Imagine you cook dinner every evening. You've been doing it for years, but you're still chopping vegetables with a blunt knife on a wobbly chopping board. You carefully measure out every spice with a teaspoon. You follow the recipe word for word, even when it’s for a dish you've made twenty times before.

Now imagine watching a professional chef. Their knife is razor-sharp. Their chopping is fast and precise. Their ingredients are laid out in the perfect place. They don’t need to look at the recipe anymore. They adapt as they go. Cooking, for them, is smooth, efficient, and enjoyable.

That is the difference between using a typical text editor and using Vim or Neovim.

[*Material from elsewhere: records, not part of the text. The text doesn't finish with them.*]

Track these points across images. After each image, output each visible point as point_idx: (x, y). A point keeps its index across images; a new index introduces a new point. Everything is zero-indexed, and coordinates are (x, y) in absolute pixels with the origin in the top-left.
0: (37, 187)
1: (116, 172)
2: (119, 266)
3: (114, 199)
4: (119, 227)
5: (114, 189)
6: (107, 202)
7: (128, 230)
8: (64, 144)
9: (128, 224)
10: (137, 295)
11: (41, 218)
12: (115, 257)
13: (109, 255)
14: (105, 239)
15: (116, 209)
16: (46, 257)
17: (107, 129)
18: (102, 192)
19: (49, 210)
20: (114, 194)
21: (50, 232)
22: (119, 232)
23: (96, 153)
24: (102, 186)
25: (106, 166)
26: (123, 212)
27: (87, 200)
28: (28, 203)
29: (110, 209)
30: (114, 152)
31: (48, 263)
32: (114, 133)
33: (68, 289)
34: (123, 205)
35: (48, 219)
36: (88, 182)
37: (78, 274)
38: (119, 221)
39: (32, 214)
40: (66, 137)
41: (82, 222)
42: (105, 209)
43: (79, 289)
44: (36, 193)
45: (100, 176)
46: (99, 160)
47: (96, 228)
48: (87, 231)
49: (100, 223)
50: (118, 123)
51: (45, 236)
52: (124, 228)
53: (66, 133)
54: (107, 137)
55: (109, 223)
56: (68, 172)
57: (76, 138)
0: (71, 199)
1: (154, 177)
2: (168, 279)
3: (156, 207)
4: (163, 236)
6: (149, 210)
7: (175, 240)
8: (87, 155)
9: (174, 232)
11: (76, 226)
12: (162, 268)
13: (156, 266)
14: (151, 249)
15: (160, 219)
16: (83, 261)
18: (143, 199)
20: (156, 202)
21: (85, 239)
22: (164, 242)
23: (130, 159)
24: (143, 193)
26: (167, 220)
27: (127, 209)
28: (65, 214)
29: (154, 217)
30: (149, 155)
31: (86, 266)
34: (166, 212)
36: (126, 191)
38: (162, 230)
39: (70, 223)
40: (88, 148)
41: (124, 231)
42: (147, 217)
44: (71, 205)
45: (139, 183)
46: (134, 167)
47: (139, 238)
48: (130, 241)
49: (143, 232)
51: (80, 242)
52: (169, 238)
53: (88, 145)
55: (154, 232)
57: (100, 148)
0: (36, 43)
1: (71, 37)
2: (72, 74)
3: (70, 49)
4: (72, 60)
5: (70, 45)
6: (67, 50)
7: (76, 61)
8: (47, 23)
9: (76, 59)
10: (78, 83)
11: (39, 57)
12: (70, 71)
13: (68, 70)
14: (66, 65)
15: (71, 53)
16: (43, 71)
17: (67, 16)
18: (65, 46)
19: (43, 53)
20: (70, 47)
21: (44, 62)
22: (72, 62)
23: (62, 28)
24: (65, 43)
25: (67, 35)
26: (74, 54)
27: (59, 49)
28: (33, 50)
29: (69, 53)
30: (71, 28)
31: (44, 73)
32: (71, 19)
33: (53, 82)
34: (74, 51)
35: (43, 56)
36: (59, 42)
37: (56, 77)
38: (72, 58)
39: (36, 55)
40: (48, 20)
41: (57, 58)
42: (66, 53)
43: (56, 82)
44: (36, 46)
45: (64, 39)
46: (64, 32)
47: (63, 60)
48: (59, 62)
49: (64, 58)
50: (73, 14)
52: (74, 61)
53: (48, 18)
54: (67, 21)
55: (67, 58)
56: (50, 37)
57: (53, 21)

Most developers work with tools that never really evolve with them. They click around to move the cursor, highlight code with the mouse, and copy and paste with menus. It works, but it's slow and clunky. It’s like trying to cook a full meal using blunt tools and no preparation. You can do it, but you're making life harder for yourself.

Vim is your sharp knife. It’s your perfectly arranged kitchen. It’s the muscle memory you build over time that makes everything feel seamless. Once you've got the basics down, you stop thinking about the editor itself. You just get on with writing and editing, faster and more confidently than ever.

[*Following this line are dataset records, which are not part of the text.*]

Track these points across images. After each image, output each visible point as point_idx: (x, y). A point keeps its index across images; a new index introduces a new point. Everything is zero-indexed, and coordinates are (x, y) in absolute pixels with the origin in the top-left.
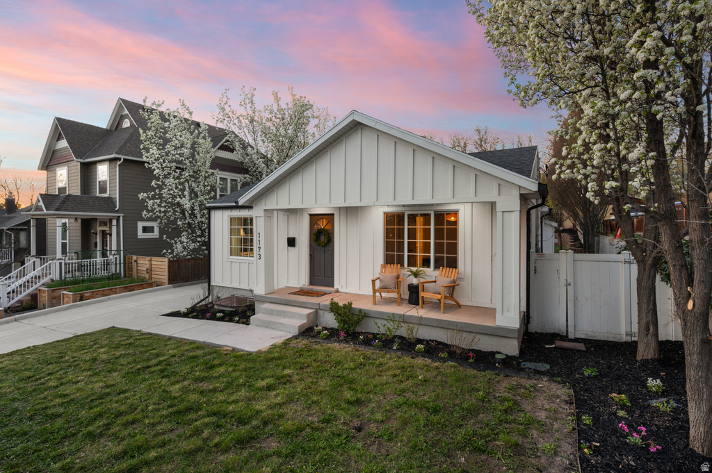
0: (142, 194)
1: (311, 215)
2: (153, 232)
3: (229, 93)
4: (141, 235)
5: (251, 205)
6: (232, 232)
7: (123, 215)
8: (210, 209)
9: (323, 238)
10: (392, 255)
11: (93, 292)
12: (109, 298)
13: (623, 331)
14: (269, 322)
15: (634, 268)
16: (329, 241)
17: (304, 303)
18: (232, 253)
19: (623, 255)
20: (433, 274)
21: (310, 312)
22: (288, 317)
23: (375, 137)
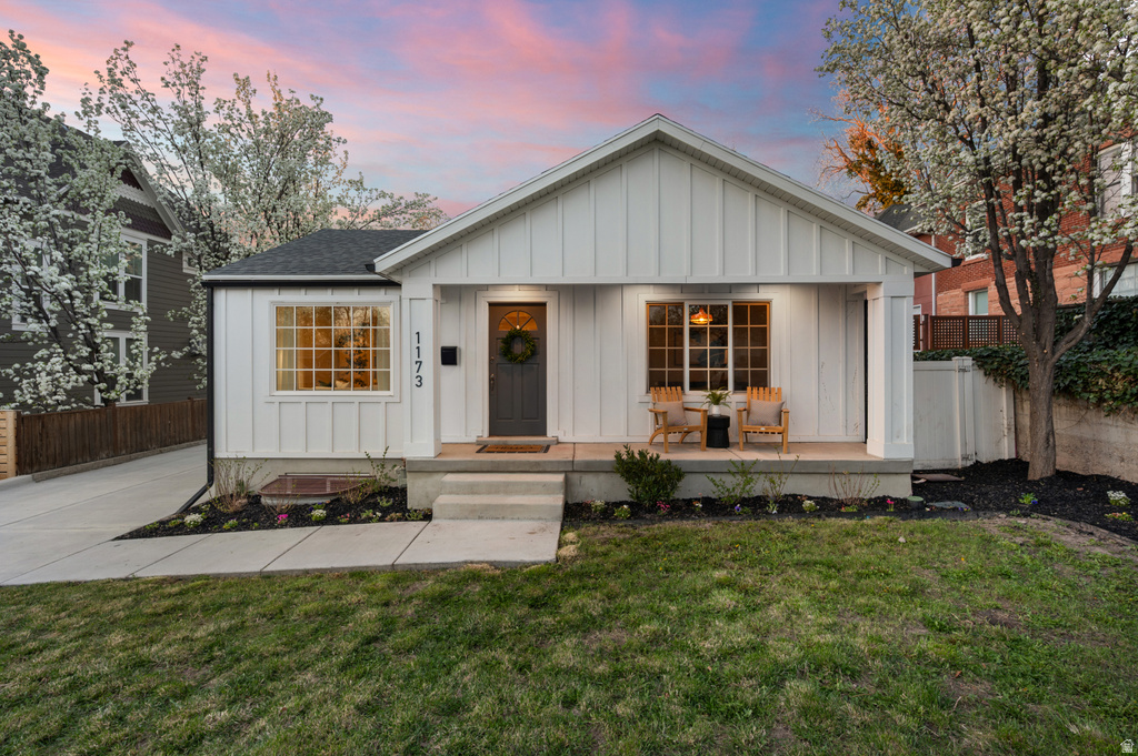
1: (492, 305)
3: (132, 52)
5: (395, 278)
6: (282, 338)
8: (212, 286)
9: (518, 348)
13: (958, 455)
14: (487, 507)
15: (968, 376)
16: (534, 353)
17: (537, 464)
18: (284, 383)
19: (957, 362)
20: (734, 401)
21: (560, 478)
22: (517, 493)
23: (686, 166)
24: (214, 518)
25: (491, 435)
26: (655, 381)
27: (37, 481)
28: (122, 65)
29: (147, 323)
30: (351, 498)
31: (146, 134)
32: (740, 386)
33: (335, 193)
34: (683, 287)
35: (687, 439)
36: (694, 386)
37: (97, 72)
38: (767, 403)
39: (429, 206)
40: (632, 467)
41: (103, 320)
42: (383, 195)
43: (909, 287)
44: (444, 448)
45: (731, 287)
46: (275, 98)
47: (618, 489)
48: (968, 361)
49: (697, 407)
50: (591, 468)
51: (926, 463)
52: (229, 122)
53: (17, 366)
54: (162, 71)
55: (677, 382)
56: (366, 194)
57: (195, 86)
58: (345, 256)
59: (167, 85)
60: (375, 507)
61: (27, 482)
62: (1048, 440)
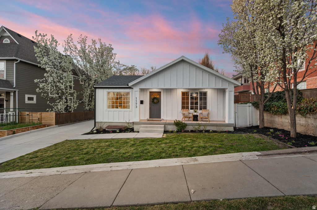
0: (36, 80)
1: (150, 92)
2: (33, 100)
3: (72, 36)
4: (27, 101)
7: (18, 90)
8: (96, 88)
9: (155, 101)
10: (184, 106)
11: (17, 129)
12: (31, 132)
13: (248, 124)
14: (149, 130)
15: (251, 107)
16: (158, 102)
17: (159, 123)
18: (109, 107)
19: (248, 104)
20: (199, 112)
21: (163, 126)
22: (155, 128)
23: (188, 66)
24: (98, 132)
25: (150, 118)
26: (183, 108)
27: (59, 126)
28: (70, 39)
29: (76, 95)
30: (123, 129)
31: (74, 54)
32: (201, 109)
33: (112, 65)
34: (189, 89)
35: (190, 120)
36: (191, 109)
37: (65, 41)
38: (206, 112)
39: (135, 68)
40: (177, 124)
41: (68, 94)
42: (124, 65)
43: (233, 89)
44: (141, 120)
45: (199, 89)
46: (100, 44)
47: (175, 128)
48: (251, 104)
49: (192, 113)
50: (169, 124)
51: (241, 126)
52: (91, 50)
53: (53, 103)
54: (78, 40)
55: (188, 108)
56: (120, 65)
57: (85, 43)
58: (120, 82)
59: (79, 43)
60: (128, 131)
61: (57, 127)
62: (262, 121)
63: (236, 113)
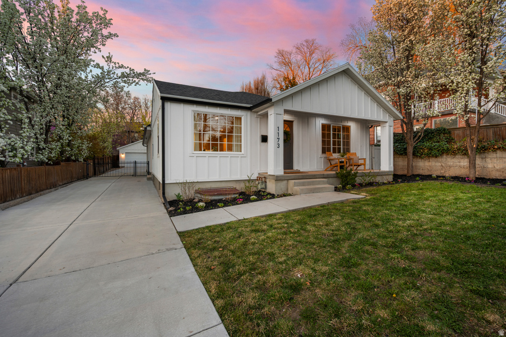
8: (164, 100)
10: (325, 148)
16: (290, 139)
26: (324, 151)
32: (343, 152)
36: (333, 152)
55: (329, 150)
63: (373, 159)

You edit every day. That means even small inefficiencies quickly add up. Learning Vim is like learning how to actually cook properly. At first, it’s slower. You have to learn new commands, retrain your hands, and work through the awkward phase where nothing feels natural. The learning curve can feel steep in the beginning, and you might feel less productive at first. But that’s how real skill is developed. You practise, you adapt, and eventually it becomes second nature.

Once it clicks, everything changes. Moving around code, editing, searching, jumping between files, it all becomes quicker and more fluid. Tasks that used to take five steps now take one. You become faster not because you rush, but because your tools stop getting in your way.

Choosing to learn Vim might feel like a detour at first, but it’s actually an investment. Just like learning how to cook properly pays off every time you step into the kitchen, learning Vim pays off every time you sit down to write code. You don’t need to become a keyboard wizard overnight, but every small improvement adds up.

If you care about your workflow, if you write code every day, then you owe it to yourself to learn a tool that’s built for speed, precision, and power. Vim isn’t just a text editor. It’s a mindset. And once you’ve experienced it, going back feels like trying to dice onions with a spoon.